» **Assignment**: Search the entries for the word "inches" and pull out each line that has it.

========

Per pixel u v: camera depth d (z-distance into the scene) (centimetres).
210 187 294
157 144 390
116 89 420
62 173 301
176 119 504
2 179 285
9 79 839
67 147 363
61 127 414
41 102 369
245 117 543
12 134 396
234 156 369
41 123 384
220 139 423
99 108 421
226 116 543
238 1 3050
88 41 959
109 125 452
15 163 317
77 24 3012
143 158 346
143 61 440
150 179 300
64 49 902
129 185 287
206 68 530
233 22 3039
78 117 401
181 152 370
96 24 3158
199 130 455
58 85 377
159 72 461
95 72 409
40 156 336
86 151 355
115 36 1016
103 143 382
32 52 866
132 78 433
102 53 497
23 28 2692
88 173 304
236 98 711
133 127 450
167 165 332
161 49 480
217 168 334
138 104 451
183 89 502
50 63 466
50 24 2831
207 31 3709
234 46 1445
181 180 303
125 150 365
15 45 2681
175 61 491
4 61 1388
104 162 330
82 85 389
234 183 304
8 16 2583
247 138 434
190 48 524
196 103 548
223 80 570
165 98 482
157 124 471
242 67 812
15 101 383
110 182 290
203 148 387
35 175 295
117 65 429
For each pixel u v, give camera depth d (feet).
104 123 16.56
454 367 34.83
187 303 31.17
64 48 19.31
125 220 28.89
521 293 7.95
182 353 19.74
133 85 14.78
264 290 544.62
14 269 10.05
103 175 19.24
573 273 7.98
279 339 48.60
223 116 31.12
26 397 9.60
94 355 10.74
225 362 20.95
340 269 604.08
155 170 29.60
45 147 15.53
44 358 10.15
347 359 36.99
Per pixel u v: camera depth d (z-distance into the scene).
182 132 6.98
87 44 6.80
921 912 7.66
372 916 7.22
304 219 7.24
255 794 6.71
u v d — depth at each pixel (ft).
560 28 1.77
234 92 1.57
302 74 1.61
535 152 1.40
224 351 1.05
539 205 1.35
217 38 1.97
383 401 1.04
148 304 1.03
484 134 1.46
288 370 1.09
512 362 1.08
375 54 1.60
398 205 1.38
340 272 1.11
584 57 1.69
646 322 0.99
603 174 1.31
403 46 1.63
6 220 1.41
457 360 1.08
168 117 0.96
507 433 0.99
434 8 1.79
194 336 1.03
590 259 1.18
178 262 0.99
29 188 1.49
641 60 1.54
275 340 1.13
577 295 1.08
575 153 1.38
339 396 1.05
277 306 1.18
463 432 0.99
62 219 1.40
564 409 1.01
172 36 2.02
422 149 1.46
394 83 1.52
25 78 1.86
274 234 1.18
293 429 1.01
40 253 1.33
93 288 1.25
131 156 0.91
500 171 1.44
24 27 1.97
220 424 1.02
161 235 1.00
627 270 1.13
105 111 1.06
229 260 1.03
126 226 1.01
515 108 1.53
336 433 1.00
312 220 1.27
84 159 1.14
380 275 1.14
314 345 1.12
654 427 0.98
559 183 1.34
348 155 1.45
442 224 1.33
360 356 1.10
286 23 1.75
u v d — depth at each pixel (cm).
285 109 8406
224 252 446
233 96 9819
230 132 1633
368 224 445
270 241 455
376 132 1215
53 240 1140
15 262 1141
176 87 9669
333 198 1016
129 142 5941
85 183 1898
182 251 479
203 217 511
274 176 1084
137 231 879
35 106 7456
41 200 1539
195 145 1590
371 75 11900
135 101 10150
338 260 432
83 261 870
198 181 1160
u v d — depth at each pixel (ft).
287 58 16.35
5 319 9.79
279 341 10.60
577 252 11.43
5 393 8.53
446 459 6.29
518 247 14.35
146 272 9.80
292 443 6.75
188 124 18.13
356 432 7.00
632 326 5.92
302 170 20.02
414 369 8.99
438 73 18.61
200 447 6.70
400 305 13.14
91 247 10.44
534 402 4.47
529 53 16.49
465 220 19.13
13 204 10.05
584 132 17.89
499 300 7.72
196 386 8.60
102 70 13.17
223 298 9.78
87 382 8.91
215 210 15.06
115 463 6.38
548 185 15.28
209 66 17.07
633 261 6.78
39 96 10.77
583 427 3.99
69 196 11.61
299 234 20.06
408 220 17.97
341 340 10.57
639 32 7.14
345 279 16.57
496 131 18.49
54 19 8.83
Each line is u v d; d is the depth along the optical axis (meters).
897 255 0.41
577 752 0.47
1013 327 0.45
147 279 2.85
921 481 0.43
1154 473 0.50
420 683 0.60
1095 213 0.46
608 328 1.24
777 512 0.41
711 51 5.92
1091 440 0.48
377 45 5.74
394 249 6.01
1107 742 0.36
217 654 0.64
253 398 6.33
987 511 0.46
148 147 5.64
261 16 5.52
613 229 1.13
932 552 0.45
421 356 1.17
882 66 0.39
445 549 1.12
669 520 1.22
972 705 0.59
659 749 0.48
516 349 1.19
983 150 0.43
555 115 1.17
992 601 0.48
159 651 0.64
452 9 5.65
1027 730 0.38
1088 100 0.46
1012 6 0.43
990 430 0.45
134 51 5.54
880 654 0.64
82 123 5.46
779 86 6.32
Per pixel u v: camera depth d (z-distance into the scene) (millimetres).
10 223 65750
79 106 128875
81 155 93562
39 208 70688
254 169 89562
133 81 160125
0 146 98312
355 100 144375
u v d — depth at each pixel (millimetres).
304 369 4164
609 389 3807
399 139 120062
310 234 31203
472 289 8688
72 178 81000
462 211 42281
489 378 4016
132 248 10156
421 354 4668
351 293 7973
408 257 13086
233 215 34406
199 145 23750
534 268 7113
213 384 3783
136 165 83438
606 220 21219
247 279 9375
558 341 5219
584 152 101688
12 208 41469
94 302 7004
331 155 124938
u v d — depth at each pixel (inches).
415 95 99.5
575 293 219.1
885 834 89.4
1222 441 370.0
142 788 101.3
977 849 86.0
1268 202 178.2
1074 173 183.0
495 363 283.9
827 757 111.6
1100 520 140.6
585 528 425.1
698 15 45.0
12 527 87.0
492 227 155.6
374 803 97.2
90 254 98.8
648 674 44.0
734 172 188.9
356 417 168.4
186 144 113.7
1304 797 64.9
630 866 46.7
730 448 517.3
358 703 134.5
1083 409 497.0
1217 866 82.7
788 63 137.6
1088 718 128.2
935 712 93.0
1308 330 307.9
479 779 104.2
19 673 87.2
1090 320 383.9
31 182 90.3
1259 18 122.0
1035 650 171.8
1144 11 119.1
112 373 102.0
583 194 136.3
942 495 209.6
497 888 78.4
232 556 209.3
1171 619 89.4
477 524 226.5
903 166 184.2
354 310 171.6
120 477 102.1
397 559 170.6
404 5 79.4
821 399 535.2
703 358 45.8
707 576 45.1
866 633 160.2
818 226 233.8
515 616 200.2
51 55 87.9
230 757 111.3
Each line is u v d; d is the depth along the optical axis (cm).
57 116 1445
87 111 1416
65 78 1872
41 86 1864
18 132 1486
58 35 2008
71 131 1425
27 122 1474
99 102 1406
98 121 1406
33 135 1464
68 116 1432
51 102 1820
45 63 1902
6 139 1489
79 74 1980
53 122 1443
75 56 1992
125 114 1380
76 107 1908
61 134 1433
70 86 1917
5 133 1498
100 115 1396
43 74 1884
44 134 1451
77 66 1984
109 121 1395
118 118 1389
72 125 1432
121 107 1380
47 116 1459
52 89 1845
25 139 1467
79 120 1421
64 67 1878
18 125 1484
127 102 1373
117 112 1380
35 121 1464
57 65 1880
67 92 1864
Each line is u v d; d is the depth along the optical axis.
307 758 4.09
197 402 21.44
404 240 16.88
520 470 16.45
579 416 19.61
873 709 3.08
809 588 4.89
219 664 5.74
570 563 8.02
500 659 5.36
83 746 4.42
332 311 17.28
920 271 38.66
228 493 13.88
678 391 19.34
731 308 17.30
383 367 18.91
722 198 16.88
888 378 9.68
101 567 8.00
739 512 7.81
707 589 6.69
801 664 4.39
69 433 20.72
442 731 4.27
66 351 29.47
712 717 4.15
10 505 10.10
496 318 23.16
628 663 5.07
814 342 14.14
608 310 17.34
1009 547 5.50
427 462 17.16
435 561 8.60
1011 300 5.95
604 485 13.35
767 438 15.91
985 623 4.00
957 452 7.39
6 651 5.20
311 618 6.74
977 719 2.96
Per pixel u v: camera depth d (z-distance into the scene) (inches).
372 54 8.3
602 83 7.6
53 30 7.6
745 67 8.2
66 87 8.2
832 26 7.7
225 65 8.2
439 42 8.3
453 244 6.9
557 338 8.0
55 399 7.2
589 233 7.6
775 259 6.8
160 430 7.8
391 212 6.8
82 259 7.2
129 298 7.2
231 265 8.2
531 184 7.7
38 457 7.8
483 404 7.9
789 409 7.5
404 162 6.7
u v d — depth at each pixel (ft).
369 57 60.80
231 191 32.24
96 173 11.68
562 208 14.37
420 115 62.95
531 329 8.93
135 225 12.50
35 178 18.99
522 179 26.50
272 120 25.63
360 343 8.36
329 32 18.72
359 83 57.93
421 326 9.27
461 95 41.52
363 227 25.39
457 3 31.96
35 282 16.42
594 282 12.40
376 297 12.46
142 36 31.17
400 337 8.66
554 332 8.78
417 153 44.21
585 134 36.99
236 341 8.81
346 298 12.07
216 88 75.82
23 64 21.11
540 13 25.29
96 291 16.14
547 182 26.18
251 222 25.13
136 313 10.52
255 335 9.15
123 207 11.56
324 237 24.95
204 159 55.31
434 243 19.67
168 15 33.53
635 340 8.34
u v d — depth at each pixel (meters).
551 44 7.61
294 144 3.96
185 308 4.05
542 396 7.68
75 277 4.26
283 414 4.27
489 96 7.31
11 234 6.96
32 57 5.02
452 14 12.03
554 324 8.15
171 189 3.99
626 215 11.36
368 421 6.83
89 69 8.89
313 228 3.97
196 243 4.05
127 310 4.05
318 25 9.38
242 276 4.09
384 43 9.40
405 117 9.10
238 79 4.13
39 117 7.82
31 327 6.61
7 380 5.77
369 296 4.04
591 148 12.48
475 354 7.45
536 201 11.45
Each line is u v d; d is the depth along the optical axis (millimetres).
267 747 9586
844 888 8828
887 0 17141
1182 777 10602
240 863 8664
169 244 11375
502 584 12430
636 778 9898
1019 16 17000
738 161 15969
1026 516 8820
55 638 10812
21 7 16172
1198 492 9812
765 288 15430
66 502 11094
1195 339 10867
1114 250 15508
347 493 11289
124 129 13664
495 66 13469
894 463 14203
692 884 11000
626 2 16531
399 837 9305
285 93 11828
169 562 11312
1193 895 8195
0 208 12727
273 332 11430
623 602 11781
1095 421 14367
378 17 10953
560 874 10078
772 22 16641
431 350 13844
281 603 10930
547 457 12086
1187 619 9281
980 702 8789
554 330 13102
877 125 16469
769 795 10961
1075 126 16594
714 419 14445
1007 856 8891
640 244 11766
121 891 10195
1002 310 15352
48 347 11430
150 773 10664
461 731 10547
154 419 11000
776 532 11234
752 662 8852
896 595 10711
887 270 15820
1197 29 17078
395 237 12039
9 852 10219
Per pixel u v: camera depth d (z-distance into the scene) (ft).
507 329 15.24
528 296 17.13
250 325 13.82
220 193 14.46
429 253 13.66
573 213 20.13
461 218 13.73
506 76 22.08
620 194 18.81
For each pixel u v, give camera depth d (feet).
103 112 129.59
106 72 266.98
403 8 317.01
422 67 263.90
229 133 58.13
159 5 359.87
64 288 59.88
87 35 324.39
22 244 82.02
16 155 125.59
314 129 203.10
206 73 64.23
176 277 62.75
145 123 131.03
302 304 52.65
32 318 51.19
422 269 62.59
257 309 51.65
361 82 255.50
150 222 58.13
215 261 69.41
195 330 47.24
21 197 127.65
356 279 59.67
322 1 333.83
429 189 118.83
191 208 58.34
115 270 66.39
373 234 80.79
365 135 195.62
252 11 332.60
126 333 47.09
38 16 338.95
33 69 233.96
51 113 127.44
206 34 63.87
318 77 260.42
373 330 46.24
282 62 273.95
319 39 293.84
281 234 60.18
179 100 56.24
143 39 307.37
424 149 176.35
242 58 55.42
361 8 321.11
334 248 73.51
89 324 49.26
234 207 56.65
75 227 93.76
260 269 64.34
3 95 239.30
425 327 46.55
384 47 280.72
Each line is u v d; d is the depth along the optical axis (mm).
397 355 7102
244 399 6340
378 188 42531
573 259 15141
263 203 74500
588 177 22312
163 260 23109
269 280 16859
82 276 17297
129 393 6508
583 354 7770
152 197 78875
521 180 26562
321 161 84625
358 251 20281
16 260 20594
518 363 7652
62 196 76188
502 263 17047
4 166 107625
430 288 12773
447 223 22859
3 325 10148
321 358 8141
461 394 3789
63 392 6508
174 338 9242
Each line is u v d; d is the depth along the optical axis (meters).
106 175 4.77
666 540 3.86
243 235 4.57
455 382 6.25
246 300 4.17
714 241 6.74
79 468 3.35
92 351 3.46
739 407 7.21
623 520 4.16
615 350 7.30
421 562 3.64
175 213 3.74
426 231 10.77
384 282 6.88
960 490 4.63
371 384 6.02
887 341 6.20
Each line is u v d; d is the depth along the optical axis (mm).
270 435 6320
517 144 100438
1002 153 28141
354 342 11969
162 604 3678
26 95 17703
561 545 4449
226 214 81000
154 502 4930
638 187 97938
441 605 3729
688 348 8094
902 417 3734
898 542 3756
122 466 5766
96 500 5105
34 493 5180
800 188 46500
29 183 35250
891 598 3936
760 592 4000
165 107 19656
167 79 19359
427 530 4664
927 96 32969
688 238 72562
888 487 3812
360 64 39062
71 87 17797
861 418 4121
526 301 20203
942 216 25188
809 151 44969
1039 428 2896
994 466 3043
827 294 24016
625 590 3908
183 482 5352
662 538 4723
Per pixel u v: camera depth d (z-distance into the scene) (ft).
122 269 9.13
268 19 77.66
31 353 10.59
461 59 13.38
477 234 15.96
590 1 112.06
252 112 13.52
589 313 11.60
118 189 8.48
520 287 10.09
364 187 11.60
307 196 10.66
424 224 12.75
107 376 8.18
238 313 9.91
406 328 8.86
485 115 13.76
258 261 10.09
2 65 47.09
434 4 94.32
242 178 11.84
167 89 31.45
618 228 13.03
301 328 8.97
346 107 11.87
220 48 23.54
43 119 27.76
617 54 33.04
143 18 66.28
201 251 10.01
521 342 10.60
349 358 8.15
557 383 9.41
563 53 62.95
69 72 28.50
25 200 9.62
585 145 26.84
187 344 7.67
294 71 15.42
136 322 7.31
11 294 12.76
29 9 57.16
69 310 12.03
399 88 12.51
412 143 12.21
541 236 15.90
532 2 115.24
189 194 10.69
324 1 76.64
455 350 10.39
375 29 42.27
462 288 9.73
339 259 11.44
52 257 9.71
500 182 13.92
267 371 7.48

========

» **Answer area**:
u v d — depth at each pixel (inches).
Per pixel u v: camera depth d (z-distance into the scene) (inches).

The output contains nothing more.